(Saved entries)
+ + +

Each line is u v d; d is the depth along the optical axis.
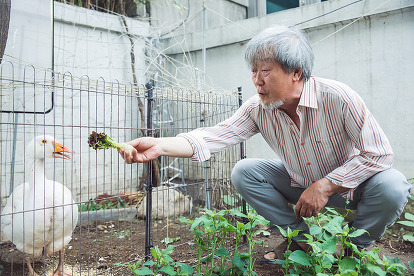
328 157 2.25
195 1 5.63
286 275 1.87
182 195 4.14
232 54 4.68
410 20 3.42
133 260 2.54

+ + +

_Work task_
Word for word, set down every record, keeping the images out.

_Answer below_
Each line is u v d; d is the depth along the optical axis.
328 157 2.25
195 1 5.63
286 275 1.87
182 195 4.14
232 54 4.68
410 20 3.42
133 260 2.54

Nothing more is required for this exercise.